Individuals who are applying for a U.S. visa now or in the near future may experience significant processing delays at U.S. embassies or consular posts around the world. On July 23, 2014, the U.S. State Department announced that the global database used to process visa applications had crashed and was only working intermittently. The Consular Consolidated Database (“CCD”) houses all of the information related to issuing travel documents. This glitch could cause significant delays for hundreds of thousands of people around the world who are awaiting their travel documents. The CCD system links to other federal agency security databases and contains millions of visa cases and photographs. Visas are approved, recorded, and printed through the CCD.
According to an Associated Press Report, State Department spokeswoman Marie Harf stated that the problem is worldwide and not specific to any particular country, citizenship document, or visa category. Harf said the technical issues have resulted in significant backlogs. These backlogs are making it more difficult to restore the system. “Until the system comes back online, we are unable to print visas. We apologize to applicants and recognize this may cause hardship to applicants waiting on visas and passports. We are working to correct the issue as quickly as possible,” she said.
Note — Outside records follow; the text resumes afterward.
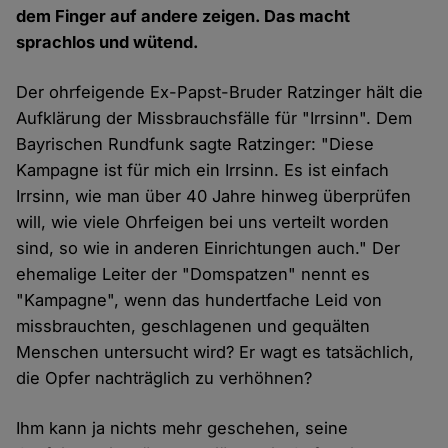
dem Finger auf andere zeigen. Das macht
sprachlos und wütend.
Der ohrfeigende Ex-Papst-Bruder Ratzinger hält die
Aufklärung der Missbrauchsfälle für "Irrsinn". Dem
Bayrischen Rundfunk sagte Ratzinger: "Diese
Kampagne ist für mich ein Irrsinn. Es ist einfach
Irrsinn, wie man über 40 Jahre hinweg überprüfen
will, wie viele Ohrfeigen bei uns verteilt worden
sind, so wie in anderen Einrichtungen auch." Der
ehemalige Leiter der "Domspatzen" nennt es
"Kampagne", wenn das hundertfache Leid von
missbrauchten, geschlagenen und gequälten
Menschen untersucht wird? Er wagt es tatsächlich,
die Opfer nachträglich zu verhöhnen?
Ihm kann ja nichts mehr geschehen, seine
In a follow-up statement on July 27, 2014, the Department of State said it has made continued progress on restoring full system functionality. “As we restore our ability to print visas, we are prioritizing immigrant cases, including adoptions visas. System engineers are performing maintenance to address the problems we encountered.”
Individuals who expect to apply for a visa at a U.S. consulate or embassy in the coming days and weeks are encouraged to plan for possible delays when making their travel arrangements.